La verrerie et la dynamite : l’alliance de deux familles de l’industrie

La comtesse d’Armandy (1860-1949), née Pauline Catherine Françoise Barbe, le 20 septembre 1860 à Strasbourg, est issue de l’union de Marguerite Joséphine Julie Quennec (1838, Épinal-1876, Paris) et de François Barbe, dit Paul Barbe (1836, Nancy-1890, Paris), diplômé de l’École polytechnique (1855) et alors lieutenant au 6e régiment d’artillerie-pontonniers.

Sa mère Julie Quennec appartient à une famille propriétaire de manufactures de verrerie dans les Vosges puis à Progens dans le canton de Fribourg en Suisse. À partir de 1862, le père de Julie Quennec et grand-père de la comtesse d’Armandy, Théodore Quennec (1803, Vannes-1870, Progens) devient copropriétaire, avec l’industriel français Jean Baptiste Jérôme Brémond, de la Société des Mines et Verrerie de Semsales, première fabrique de verre et de cristal en Suisse tout au long du XIXe siècle. Au décès de Théodore Quennec, son fils aîné, l’ingénieur Henri Joseph Quennec (1838-1899), prend la tête de la verrerie, avant que la Société ne devienne entière propriété de la famille Quennec en 1901. Julie Quennec a deux autres frères : Nicolas Léon Quennec (1840-1877), lieutenant de vaisseau et officier de l’ordre royal du Cambodge (AN, LH/2245/82) dont Pauline Barbe héritera l’année précédant son mariage (CHA, Vincennes, GR 10 YD 1087), et Lucien Théodore Quennec (1843-1905) qui épouse la comtesse Barbara Nicolaevna dite Barbe Hendrikoff (1855-1945). Le fils de ces derniers et cousin germain de Pauline Barbe, Léon Quennec (1883-1974), sera l’un des légataires de la comtesse d’Armandy en 1949 (Archives du musée de l’Armée, dossier du legs de 1950). Capitaine d’infanterie des troupes de Tunisie au moment d’être nommé chevalier de la Légion d’honneur en 1931 (AN, 19800035/1255/44818), Léon Quennec a été en poste en Tunisie pour la première fois en 1910, puis affecté à partir de 1925 à l’état-major de la division d’occupation de la Tunisie. C’est à partir de cette date qu’il réside comme colon à Pavillier (aujourd’hui Menzel M’hiri) dans la région de Kairouan.

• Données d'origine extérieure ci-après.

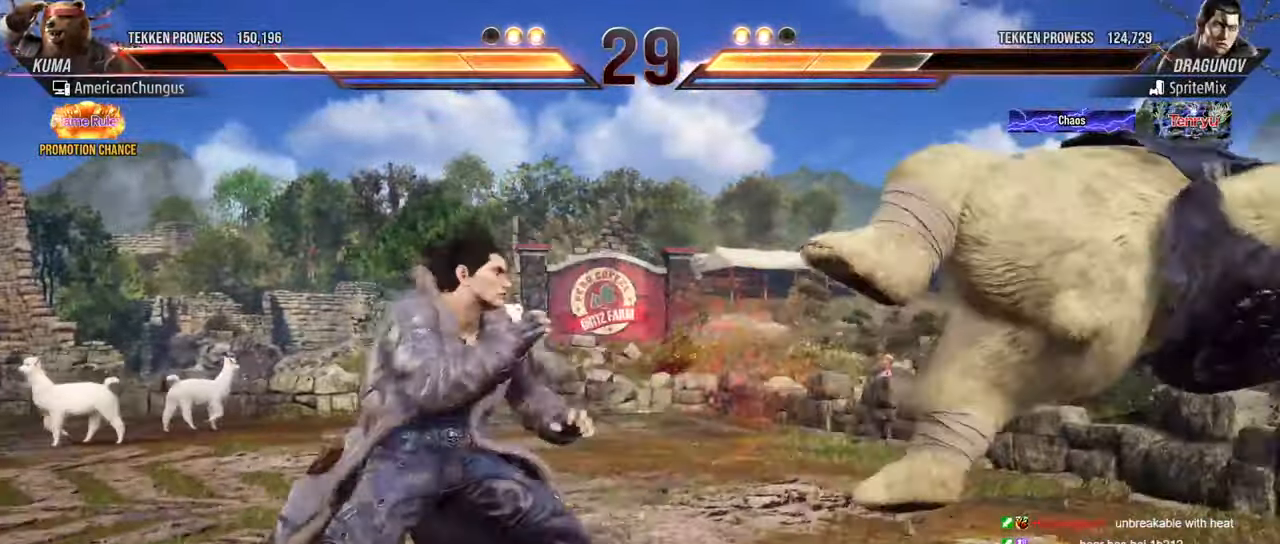
{"buttons": [], "left_stick": "center", "events": []}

Le père de la comtesse d’Armandy, Paul Barbe, est issu lui aussi du monde industriel de l’Est de la France. À la tête, dès 1861, des industries familiales de la Maison Barbe Père et Fils et Cie, regroupant alors les fonderies de Tusey près de Vaucouleurs (Meuse) et les hauts fourneaux de Liverdun (Meurthe et Moselle), l’ingénieur Paul Barbe devient, par son activité à la fois industrielle et capitalistique, l’un des pionniers de la seconde Révolution industrielle française (Bret P., 1996). En 1868, au lendemain du brevet d’invention de la dynamite par Alfred Nobel (1833-1896), l’ingénieur nancéen s’associe à l’industriel et chimiste suédois pour l’exploitation de l’explosif, en particulier à destination de l’industrie minière. Profitant en France d’une législation favorable à l’industrie privée des explosifs à partir de 1875, Paul Barbe œuvre ensuite à la consolidation du capital de la compagnie Nobel et au regroupement des activités en deux vastes sociétés mères, l’une anglo-allemande et l’autre dite « latine » (sociétés française, espagnole, portugaise, italo-suisse, et leurs filiales implantées en Amérique latine au moment du percement de l’isthme de Panama), soit la Société Centrale des Dynamites, dont il devient le directeur général en 1887 (Praca E., 2007). L’associé de Nobel s’engage aussi dans d’importantes entreprises agricoles en Algérie et en Cochinchine (culture de la ramie, plante textile) et est l’administrateur des Messageries fluviales de Cochinchine(Robert, Bourloton, Cougny, 1889-1891). Entre-temps, l’homme d’affaires, qui côtoyait depuis longtemps les cercles politiques en raison d’une intense activité lobbyiste, est surtout élu député radical-socialiste de la Seine-et-Oise (1885-1890), puis nommé ministre de l’Agriculture en 1887. Personnalité de la haute finance et homme politique désormais, Paul Barbe fait partie des parlementaires impliqués dans le scandale du canal de Panama et s’est livré aussi, avec d’autres directeurs de la « Dynamite Centrale », aux spéculations illégales sur la glycérine qui, à son décès en 1890, feront vaciller l’empire Nobel (Bret P., 1996).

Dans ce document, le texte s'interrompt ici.